- [Directions]
Keep every line in which "using" occurs and drop the rest of the data.

- [Stored data]

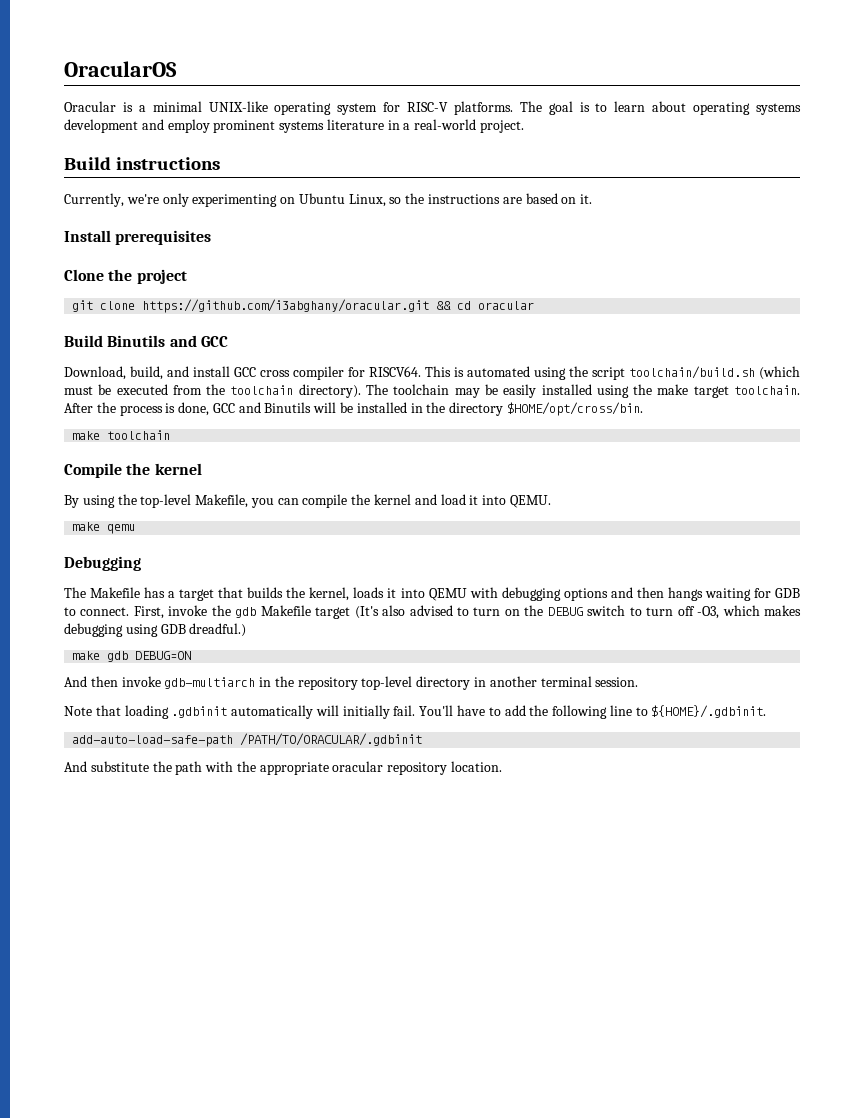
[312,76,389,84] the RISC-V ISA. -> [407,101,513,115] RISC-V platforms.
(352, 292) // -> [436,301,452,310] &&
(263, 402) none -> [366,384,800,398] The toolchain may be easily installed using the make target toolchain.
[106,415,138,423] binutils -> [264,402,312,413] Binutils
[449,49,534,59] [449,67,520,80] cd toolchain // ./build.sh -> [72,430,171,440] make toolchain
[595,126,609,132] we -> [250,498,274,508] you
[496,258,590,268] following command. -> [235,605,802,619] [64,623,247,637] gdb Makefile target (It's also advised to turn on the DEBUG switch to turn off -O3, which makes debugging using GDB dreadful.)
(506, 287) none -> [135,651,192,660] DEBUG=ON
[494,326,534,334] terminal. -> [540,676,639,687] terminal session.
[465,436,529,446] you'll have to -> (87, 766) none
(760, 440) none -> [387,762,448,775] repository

--

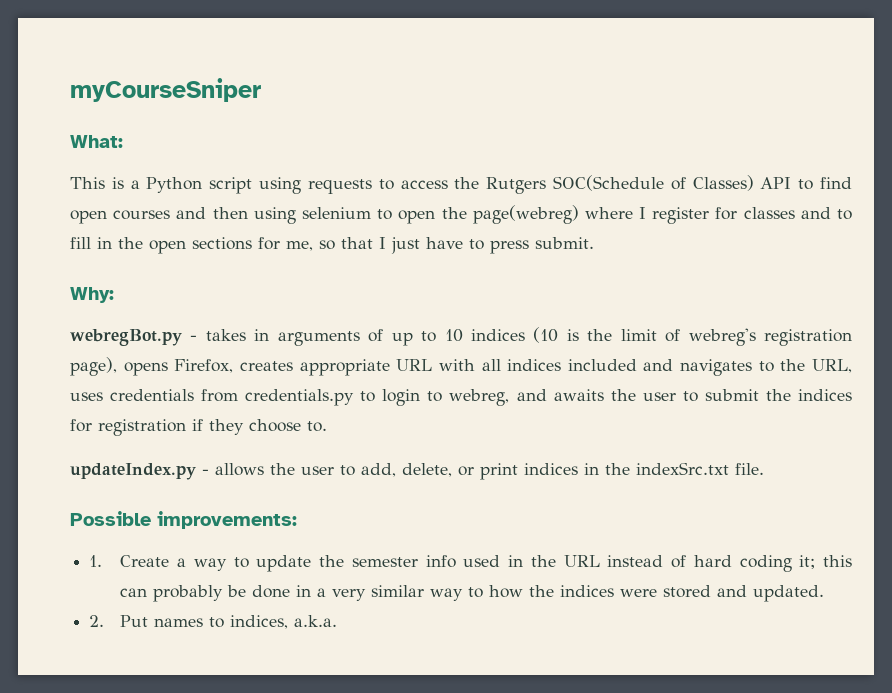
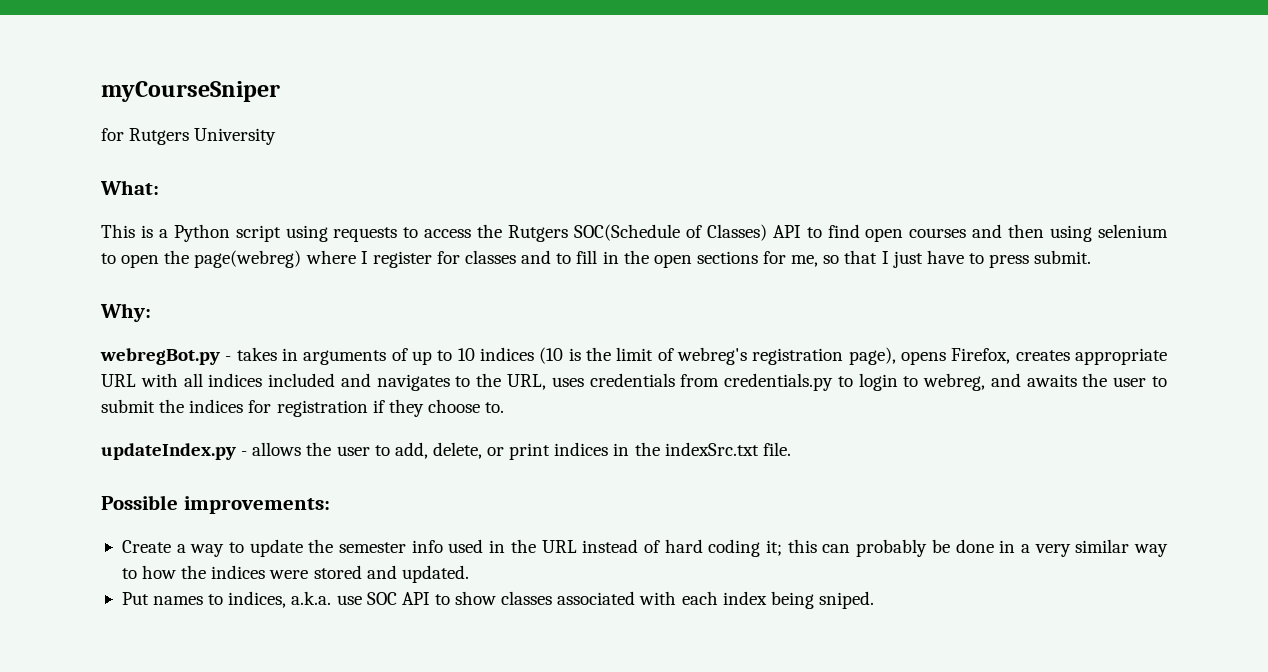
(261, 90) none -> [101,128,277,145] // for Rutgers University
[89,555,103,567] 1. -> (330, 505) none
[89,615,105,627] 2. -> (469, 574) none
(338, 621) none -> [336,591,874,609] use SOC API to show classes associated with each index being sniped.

--

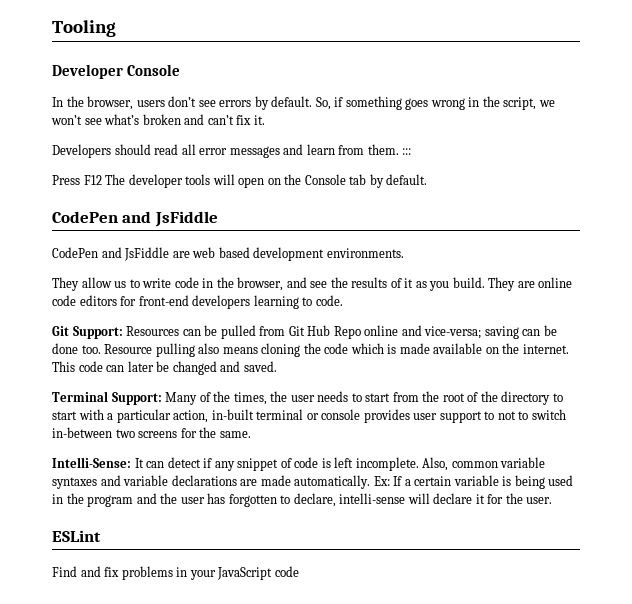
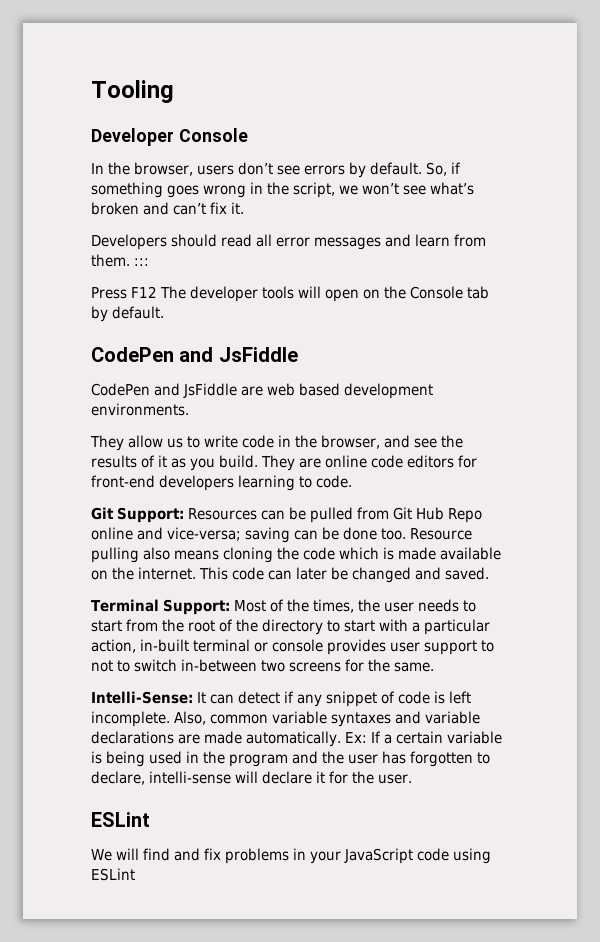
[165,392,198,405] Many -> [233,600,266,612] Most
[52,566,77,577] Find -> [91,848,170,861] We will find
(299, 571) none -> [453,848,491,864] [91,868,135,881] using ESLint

- [Written response]
(263, 402) none -> [366,384,800,398] The toolchain may be easily installed using the make target toolchain.
[496,258,590,268] following command. -> [235,605,802,619] [64,623,247,637] gdb Makefile target (It's also advised to turn on the DEBUG switch to turn off -O3, which makes debugging using GDB dreadful.)
(299, 571) none -> [453,848,491,864] [91,868,135,881] using ESLint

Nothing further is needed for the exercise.